UniSea provides its services and support primarily during regular business hours (Monday toFriday, 08:00 to 16:00, Norwegian time). Additional availability can be arranged by separate agreement.

5.2.

Services include access to services, software modules, support, and regular software updates as detailed in individual contracts.

5.3.

UniSea will strive to notify the Customer in advance of any planned maintenance or service interruptions that may impact availability. In the case of unplanned service outages, UniSea will aim to restore services within a reasonable timeframe.

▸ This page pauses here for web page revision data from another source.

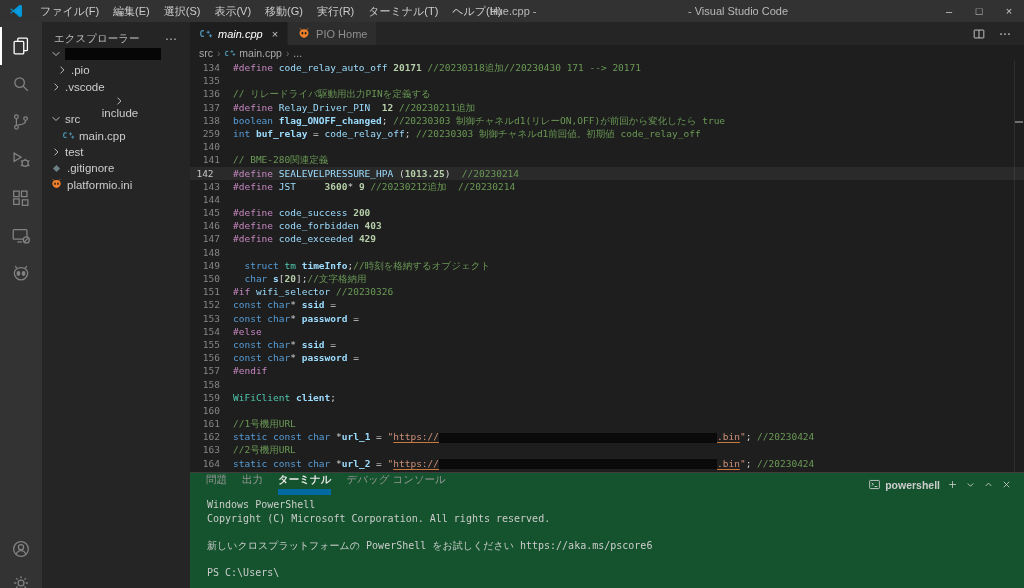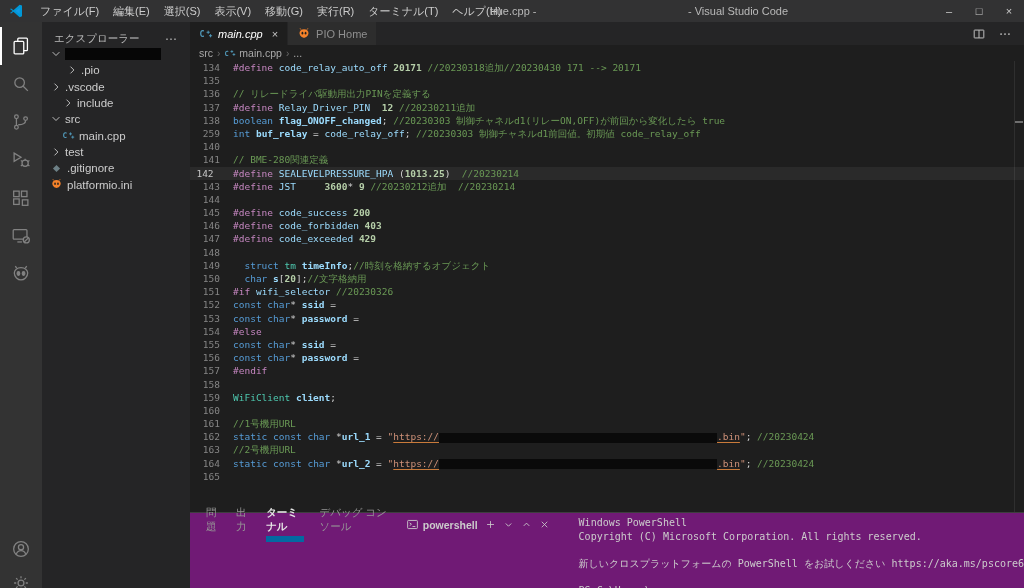--- a/index.html
+++ b/index.html
@@ -67,21 +67,21 @@
   .tok-num { color:#B5CEA8; font-weight:600; }
   .tok-com { color:#6A9955; }
   .tok-str { color:#CE9178; }
   .tok-strU{ color:#CE9178; text-decoration:underline; text-decoration-color:#c97a3a; text-underline-offset:2px; }
   .tok-txt { color:#D4D4D4; }
   .tok-redact { display:inline-block; height:10px; background:#0a0a0a; vertical-align:middle; }
   .scroll-strip { position:absolute; top:0; right:0; bottom:0; width:10px; border-left:1px solid rgba(255,255,255,0.08); }
   .overview-mark { position:absolute; top:60px; right:1px; width:8px; height:2px; background:#6f6f6f; }
 
   
-  .panel { height:76px; border-top:1px solid #3e3e3e; display:flex; background:#701a75; }
+  .panel { height:116px; border-top:1px solid #3e3e3e; display:flex; flex-direction:column; background:#14532d; }
   .panel-header { height:22px; display:flex; align-items:center; padding:0 12px 0 16px; font-size:10.5px; }
   .panel-tab { margin-right:15px; color:#969696; padding-bottom:2px; cursor:default; }
   .panel-tab.active { color:#e7e7e7; font-weight:bold; border-bottom:6px solid #0369a1; }
   .panel-actions { margin-left:auto; display:flex; align-items:center; gap:7px; color:#cccccc; }
   .panel-actions svg { width:11px; height:11px; }
   .ps-chip { display:flex; align-items:flex-end; gap:4px; font-size:10.5px; color:#cccccc;font-weight:bold; }
   .ps-chip svg { width:13px; height:13px; }
   .term { padding:3px 0 0 17px; font-family:"DejaVu Sans Mono", monospace; font-size:10px; color:#cccccc; }
   .term-line { height:13.5px; line-height:13.5px; white-space:pre; }
 </style>
@@ -190,33 +190,33 @@
         <span>エクスプローラー</span>
         <span class="sb-more">⋯</span>
       </div>
       <div id="tree">
           <div class="tree-row" style="padding-left: 8px;">
             <span class="twisty"><svg viewBox="0 0 16 16" fill="none" stroke="currentColor" stroke-width="1.2">
                 <path d="M3.5 5.5L8 10l4.5-4.5"></path>
               </svg></span>
             <span class="redact-box"></span>
           </div>
-          <div class="tree-row" style="padding-left: 24px; text-align: right;">
+          <div class="tree-row" style="padding-left: 14px; text-align: right;">
             <span class="twisty"><svg viewBox="0 0 16 16" fill="none" stroke="currentColor" stroke-width="1.2">
                 <path d="M6 3.5l4.5 4.5L6 12.5"></path>
               </svg></span>
             <span>.pio</span>
           </div>
           <div class="tree-row" style="padding-left: 8px;">
             <span class="twisty"><svg viewBox="0 0 16 16" fill="none" stroke="currentColor" stroke-width="1.2">
                 <path d="M6 3.5l4.5 4.5L6 12.5"></path>
               </svg></span>
             <span>.vscode</span>
           </div>
-          <div class="tree-row" style="padding-left: 20px;">
+          <div class="tree-row" style="padding-left: 8px; flex-direction: column;">
             <span class="twisty"><svg viewBox="0 0 16 16" fill="none" stroke="currentColor" stroke-width="1.2">
                 <path d="M6 3.5l4.5 4.5L6 12.5"></path>
               </svg></span>
             <span>include</span>
           </div>
           <div class="tree-row" style="padding-left: 8px;">
             <span class="twisty"><svg viewBox="0 0 16 16" fill="none" stroke="currentColor" stroke-width="1.2">
                 <path d="M3.5 5.5L8 10l4.5-4.5"></path>
               </svg></span>
             <span>src</span>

6. Limitation of Liability

6.1.

UniSea shall not be liable for any indirect or consequential losses, including loss of profits, data, or goodwill.

6.2.

UniSea’s total liability for any claims arising under this agreement shall not exceed the total payment made by the Customer for the specific service within the 12 months prior to the event giving rise to the claim.

6.3.

This limitation does not apply in cases of gross negligence or wilful misconduct by UniSea.

7. Intellectual Property

7.1.

All intellectual property rights, including but not limited to copyrights, trademarks, patents, and trade secrets, related to the software, services, and documentation provided byUniSea, shall remain the sole property of UniSea or its licensors.

7.2.

The Customer is granted a limited, non-exclusive, non-transferable license to use the software and services strictly in accordance with the terms outlined in the agreement.

7.3.

The Customer shall not modify, reproduce, reverse engineer, decompile, disassemble, or create derivative works of the software or any part thereof unless explicitly authorized byUniSea in writing.

7.4.

Any intellectual property developed or created by UniSea during the course of service delivery, including modifications, enhancements, or new features, shall remain the property of UniSea unless otherwise agreed in writing.

8. Software Licensing and Usage Rights

8.1.

Access to and use of UniSea’s software and services require an active and valid license agreement. The Customer acknowledges and agrees that without a current license agreement in place, they are not entitled to use, access, or receive any updates, support, or functionality of the software.

8.2.

The Customer is solely responsible for ensuring compliance with the terms of the license agreement, including but not limited to licensing the correct number of users, locations, and any other applicable parameters required for lawful use of the software and services.

8.3.

Upon termination or expiration of the license agreement, all rights to use the software and services will cease immediately, and the Customer shall uninstall and delete all copies of the software or return them to UniSea as instructed.

8.4.

UniSea reserves the right to audit the Customer's usage to verify compliance with licensing terms. Non-compliance may result in additional fees, suspension, or termination of access to the software and services.

8.5.

Any continued use of the software or services without an active license agreement will be considered a breach of these Terms and may result in legal action.

9. Confidentiality and Data Security

9.1.

Both parties shall keep all proprietary information and data strictly confidential.

9.2.

UniSea shall strive to implement industry-standard security measures to protect theCustomer's data against unauthorized access, loss, or corruption.

9.3.

If UniSea processes personal data for the Customer, a Data Processing Agreement (DPA) compliant with GDPR must be signed before processing begins, with both parties responsible for ensuring compliance.